**Exercise set**
a – Reproduce word for word the stretch from "Every investor must" through "Bitcoin accumulation process.." in the Bitcoin investment discussion.
b – Answer these questions from the Bitcoin investment discussion:
(i) According to the first paragraph, what does an investor who fails to plan already do?
(ii) In the second paragraph, what might setting a target timeline make some investors become?
(iii) What holding period does the last paragraph give as an example of the very long term?

Every investor must set a target timeline to which his/her investment journey would last actively before thinking of a possible sell, with this in mind, such an investor creates or build up funds such as emergency and reserve funds through his discretionary income to enable such investment plan been achieved. An investor who fails to plan, already plans to fail. A set plan of targeted goal towards such an investment will serve as guide and road map to a successful Bitcoin accumulation process..
It is good for every investor to set a target timeline to which his/her investment journey should last, but in my opinion, it's not necessary for investors to set a target timeline of when their Bitcoin investment journey should last because it's likely to make some investors become over aggressive in accumulating Bitcoin so that they can meet up with their investment time, and at the end they will end up selling their Bitcoin investment too early. We should just be accumulating Bitcoin without setting a timeline so that we won't be under pressure to meet up with our timeline and end up getting out of the game.
Every investors will choose a strategy that they want because it's their money but the thing is that it's not every strategy that is a well thought out one for Bitcoin investment. Having a target timeline to sell is a choice but if you want to be very profitable in Bitcoin you'd hold for the very long term like 8 to 10 years or much more. No need to worry about a timeline to sell because it can be a distraction, you'd be flipping your calendar and doing countdown to sell time.

**Data segment**

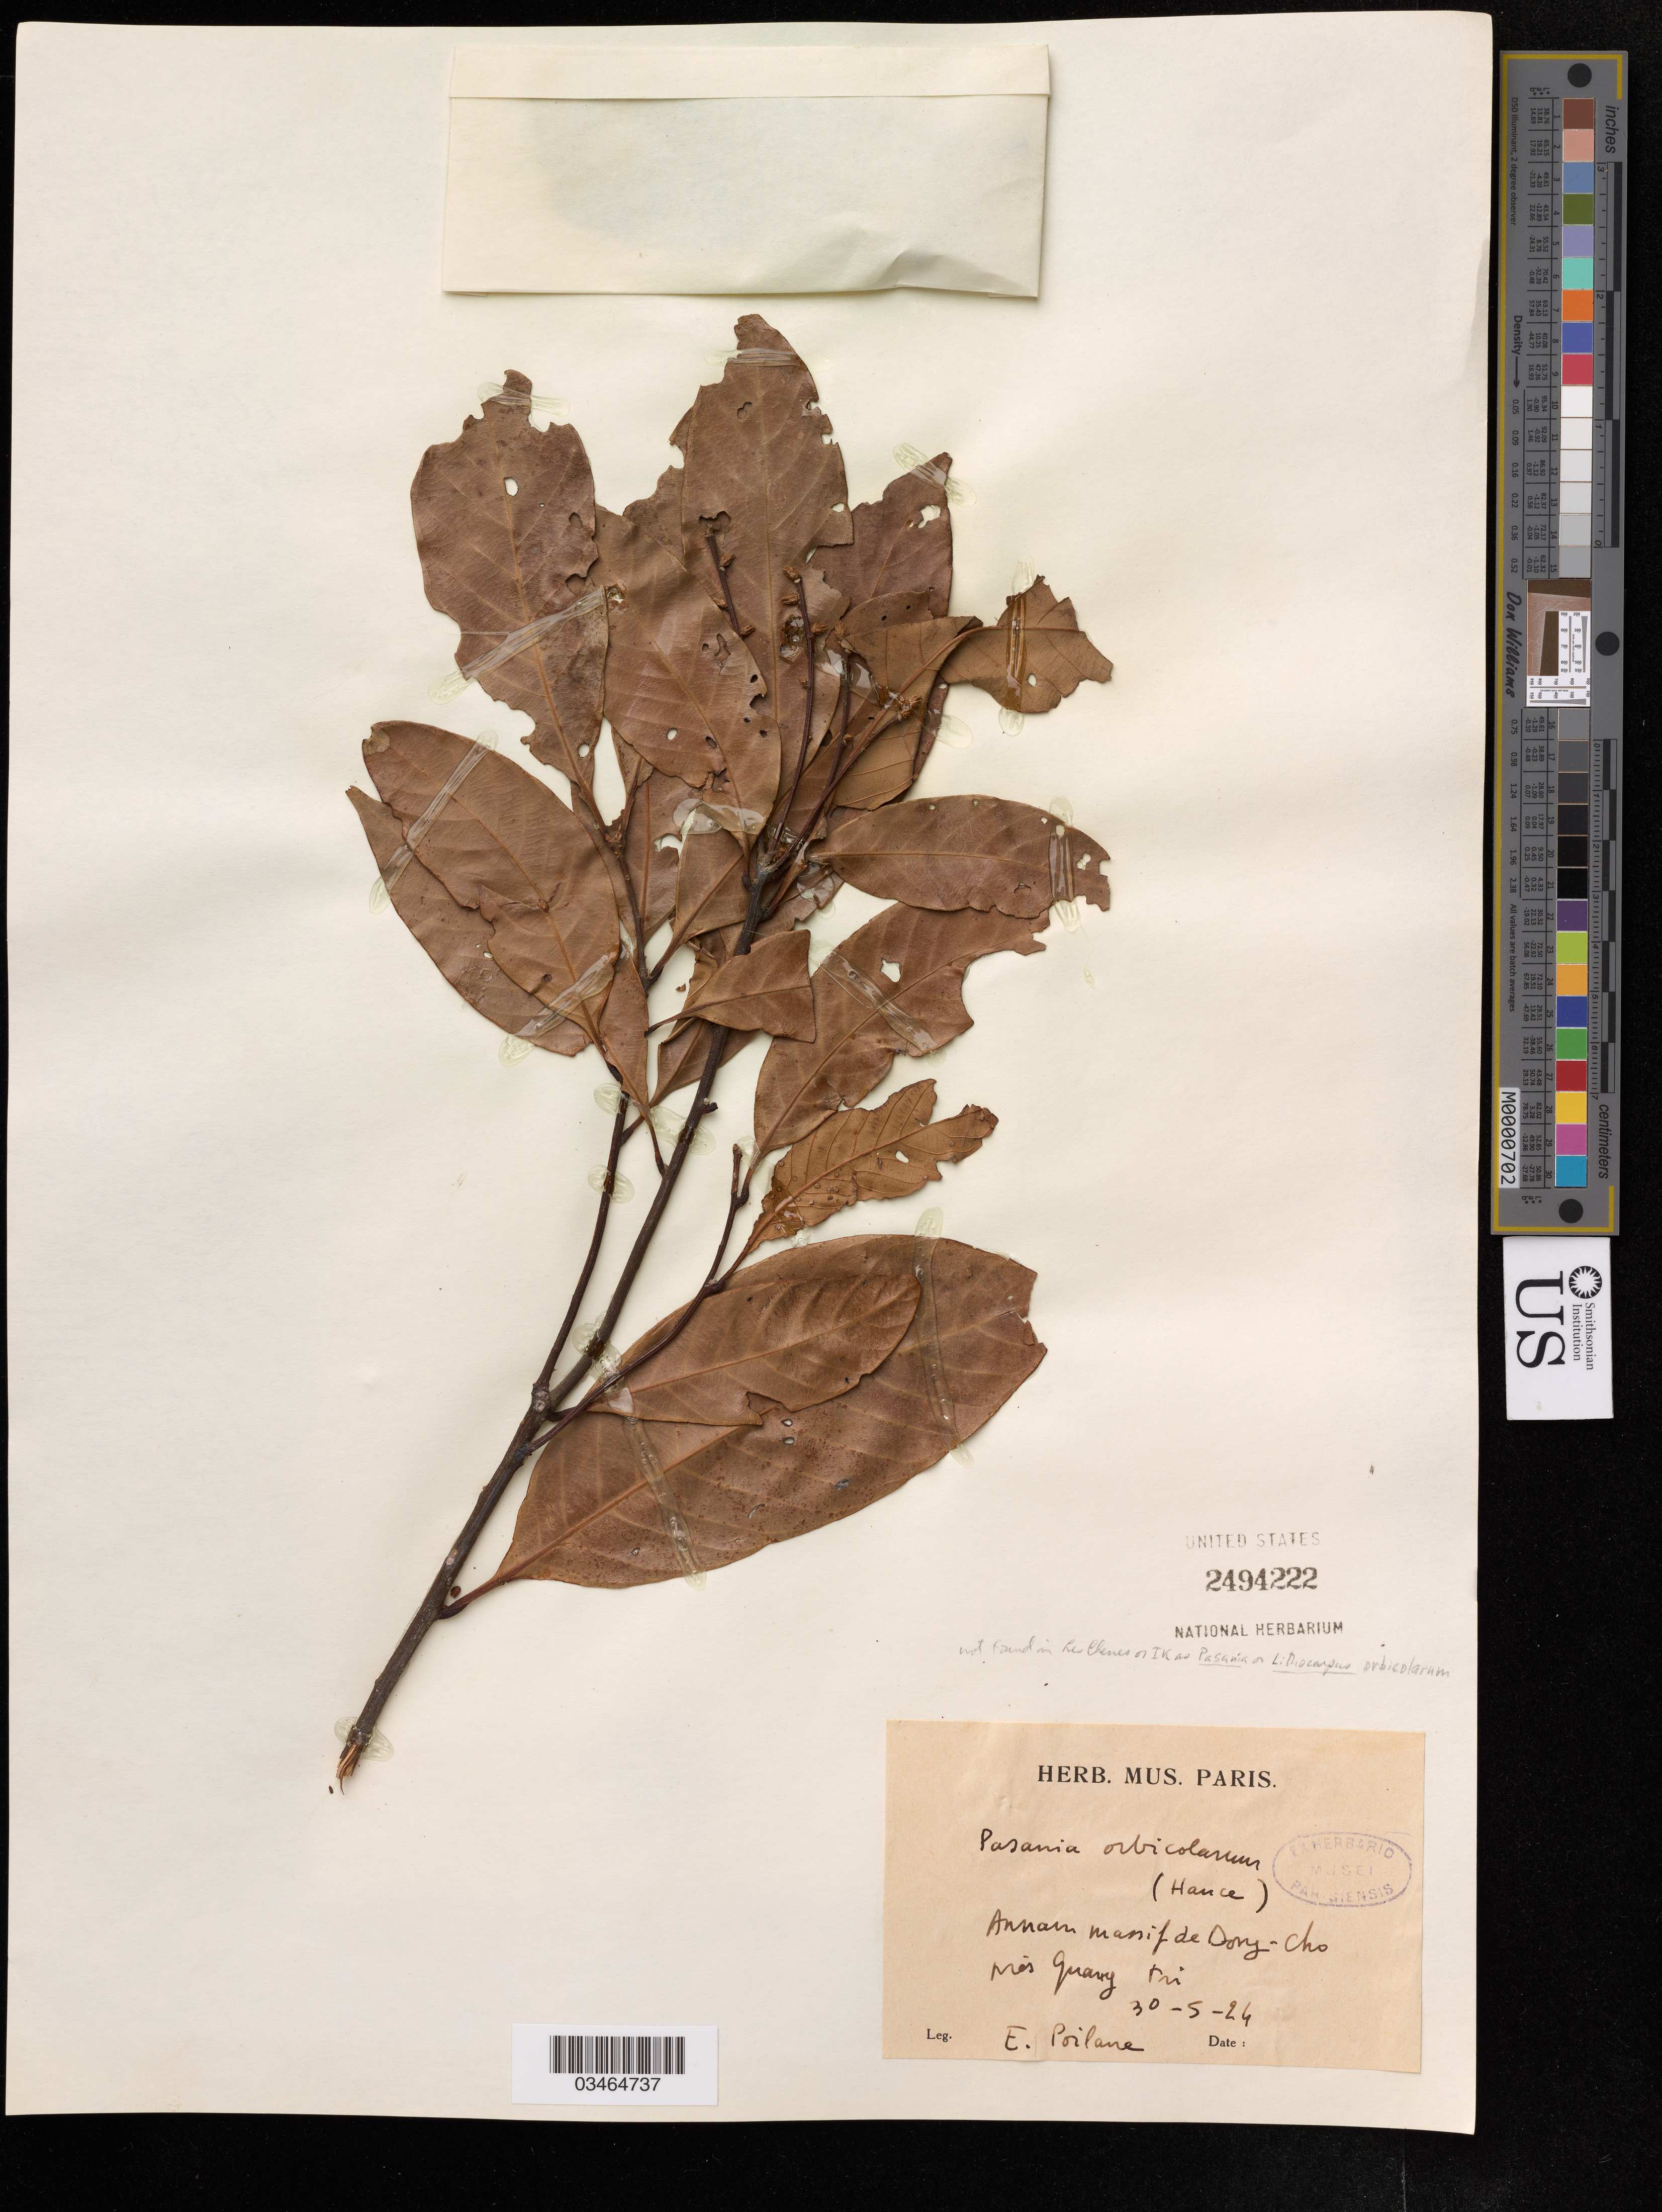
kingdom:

**Expected responses**
a –
Every investor must set a target timeline to which his/her investment journey would last actively before thinking of a possible sell, with this in mind, such an investor creates or build up funds such as emergency and reserve funds through his discretionary income to enable such investment plan been achieved. An investor who fails to plan, already plans to fail. A set plan of targeted goal towards such an investment will serve as guide and road map to a successful Bitcoin accumulation process..

b –
(i) Already plans to fail.
(ii) Over aggressive in accumulating Bitcoin.
(iii) 8 to 10 years or much more.